In my February, 2000, issue #58 column, I left readers hanging on the edge of their mouse pads pending the solution of my missing terminator woes. I subsequently ordered and received an active terminator from RAM Electronics, and it worked perfectly with my good friend David’s old IBM 4.2 GB internal hard disk and Adaptec SCSI card.

Two days later I was unable to get any juice into the recycled APS power supply David gave me, which left the new terminator, connectors, cables, and functional hard drive useless. The old APS case went into the dumpster, David offered to try to sell the terminator to his brother (who had been having problems comparable to mine), and SWS Electronics here in Tucson generously agreed to give me full credit for my other purchases.

What to do with the large internal disk? Think think think. With David’s help, we pulled out my second internal disk (a 2 GB Western Digital drive; as described in January, 2000, issue #57 Nemo Memo) and put the bigger one in its place. So far so good. I’m still using the original Apple equipment 1 GB disk as primary volume in my blazing fast 7200/120/64, and I plan to make the speedier IBM drive the startup disk.

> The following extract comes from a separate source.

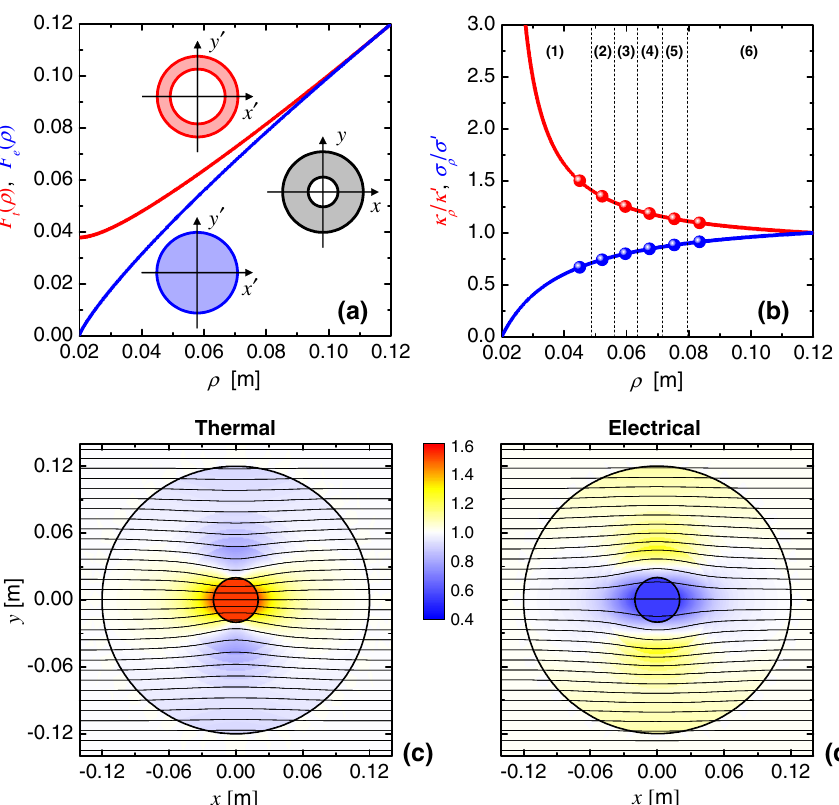
FIG. 3. (a) Radial coordinate transformations implementing the ideal thermal concentrator (red) and electrical cloak (blue), within an annulus of radii R 1 ¼ 2 cm and R 2 ¼ 12 cm. Also shown is a qualitative illustration of the mapping between auxiliary and transformed spaces. (b) Corresponding relevant constitutive-tensor components κ ρ = κ 0 ¼ κ 0 = κ ϕ (red) and σ ρ = σ 0 ¼ σ 0 = σ ϕ (blue). Outside the annulus R < ρ < R F ρ Þ ¼ ρ , and the parameters coincide with those in the auxiliary 1 2 , the coordinate transformations reduce to the identity, t;e ð space ( κ 0 and σ 0 ). The vertical dashed lines indicate the six-layer piecewise-constant radial discretization considered, with the markers representing the constant values assumed in each layer. (c),(d) Numerically computed steady-state total heat-flux and electrical current- density magnitudes, respectively, with the superimposed streamlines indicating the local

If this is getting to be too confusing, I understand. For now everything works well, and I expect that lonesome 2 GB internal drive will inspire me to more monkey business and raw material for a future column.


“Three Snippets”

Before I blast this column to our esteemed editorial team I want to add three quickies:

1. No more Jaz?

I called to order a Jaz drive for a friend, and was told that Iomega’s Jaz units have stopped shipping. What happened? Did the ubiquitous Zip gravy train derail the larger capacity Jaz? I hoped Jaz hardware and media would come down in price into the very affordable range, but the new 250 MB capacity Zip drives and disks are better value, if less convenient for archiving larger quantities of data. Oh, well. Some great ideas will fizzle.

2. Reinstall that app!

Yesterday my clever pal David was assisting me over the phone troubleshooting some problems I was having using VistaScan software in the Advanced mode. Unable to do an “Easy” reinstall, we both became frustrated, and David offered to help me in person.

The problem had two aspects: 1) when he selected the mission-critical components from VistaScan’s “Custom Install” option, the ensuing reinstallation was a breeze; and 2) once the application was freshly installed, all problems disappeared.

LESSON: just like doing a “clean install” or a full “initialize + install” of system software when OS problems persist, you will save a lot of time and anguish by reinstalling your application software when things get exceptionally buggy.

3. Do you know the way to Timbuktu?

While David was here yesterday he loaded an application called Timbuktu Pro on my computer, and within seconds we were using TCP/IP to view and access his computer, miles away! I had heard of this astonishing technology before, but had never seen it in action. There are several flavors of this software, so power users, gurus, tutors, and their clients/students/family/neighbors/friends/mooches should investigate Timbuktu from a company called Netopia.